Accueil > Littérature > Anthologie > L > LA FONTAINE Jean de (1621-1695) > Le Renard et le Bouc
- Capitaine Renard allait de compagnie
- Avec son ami Bouc des plus haut encornés.
- Celui-ci ne voyait pas plus loin que son nez ;
- L’autre était passé maître en fait de tromperie.
- La soif les obligea de descendre en un puits.
- Là chacun d’eux se désaltère.
- Après qu’abondamment tous deux en eurent pris,
- Le Renard dit au Bouc : Que ferons-nous, compère ?

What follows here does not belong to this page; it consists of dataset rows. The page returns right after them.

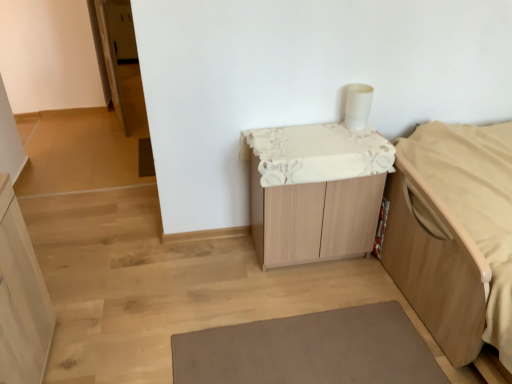
Question: Is light wood cabinet at left aimed at light wood bed frame at right?

Choices:
 (A) yes
 (B) no

Answer: (A)

Question: From a real-world perspective, is light wood cabinet at left positioned under light wood bed frame at right based on gravity?

Choices:
 (A) no
 (B) yes

Answer: (A)

Question: From the image's perspective, would you say light wood cabinet at left is shown under light wood bed frame at right?

Choices:
 (A) no
 (B) yes

Answer: (B)

Question: Does light wood cabinet at left have a greater height compared to light wood bed frame at right?

Choices:
 (A) no
 (B) yes

Answer: (B)

Question: Is light wood cabinet at left to the right of light wood bed frame at right from the viewer's perspective?

Choices:
 (A) no
 (B) yes

Answer: (A)

Question: From a real-world perspective, is gray matte bath mat at lower center physically located above or below light wood cabinet at left?

Choices:
 (A) below
 (B) above

Answer: (A)

Question: Relative to light wood cabinet at left, is gray matte bath mat at lower center in front or behind?

Choices:
 (A) behind
 (B) front

Answer: (A)

Question: Looking at their shapes, would you say gray matte bath mat at lower center is wider or thinner than light wood cabinet at left?

Choices:
 (A) thin
 (B) wide

Answer: (B)

Question: Is gray matte bath mat at lower center inside or outside of light wood cabinet at left?

Choices:
 (A) outside
 (B) inside

Answer: (A)

Question: Is gray matte bath mat at lower center taller or shorter than light wood bed frame at right?

Choices:
 (A) tall
 (B) short

Answer: (B)

Question: From a real-world perspective, is gray matte bath mat at lower center physically located above or below light wood bed frame at right?

Choices:
 (A) below
 (B) above

Answer: (A)

Question: In terms of size, does gray matte bath mat at lower center appear bigger or smaller than light wood bed frame at right?

Choices:
 (A) big
 (B) small

Answer: (B)

Question: Relative to light wood bed frame at right, is gray matte bath mat at lower center in front or behind?

Choices:
 (A) behind
 (B) front

Answer: (A)

Question: Looking at the image, does wooden cabinet at center seem bigger or smaller compared to gray matte bath mat at lower center?

Choices:
 (A) small
 (B) big

Answer: (B)

Question: From the image's perspective, is wooden cabinet at center located above or below gray matte bath mat at lower center?

Choices:
 (A) below
 (B) above

Answer: (B)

- Ce n’est pas tout de boire, il faut sortir d’ici.
- Lève tes pieds en haut, et tes cornes aussi :
- Mets-les contre le mur. Le long de ton échine
- Je grimperai premièrement ;
- Puis sur tes cornes m’élevant,
- A l’aide de cette machine,
- De ce lieu-ci je sortirai,
- Après quoi je t’en tirerai.
- - Par ma barbe, dit l’autre, il est bon ; et je loue
- Les gens bien sensés comme toi.
- Je n’aurais jamais, quant à moi,
- Trouvé ce secret, je l’avoue.
- Le Renard sort du puits, laisse son compagnon,
- Et vous lui fait un beau sermon
- Pour l’exhorter à patience.
- Si le ciel t’eût, dit-il, donné par excellence
- Autant de jugement que de barbe au menton,
- Tu n’aurais pas, à la légère,
- Descendu dans ce puits. Or, adieu, j’en suis hors.
- Tâche de t’en tirer, et fais tous tes efforts :
- Car pour moi, j’ai certaine affaire
- Qui ne me permet pas d’arrêter en chemin.
- En toute chose il faut considérer la fin.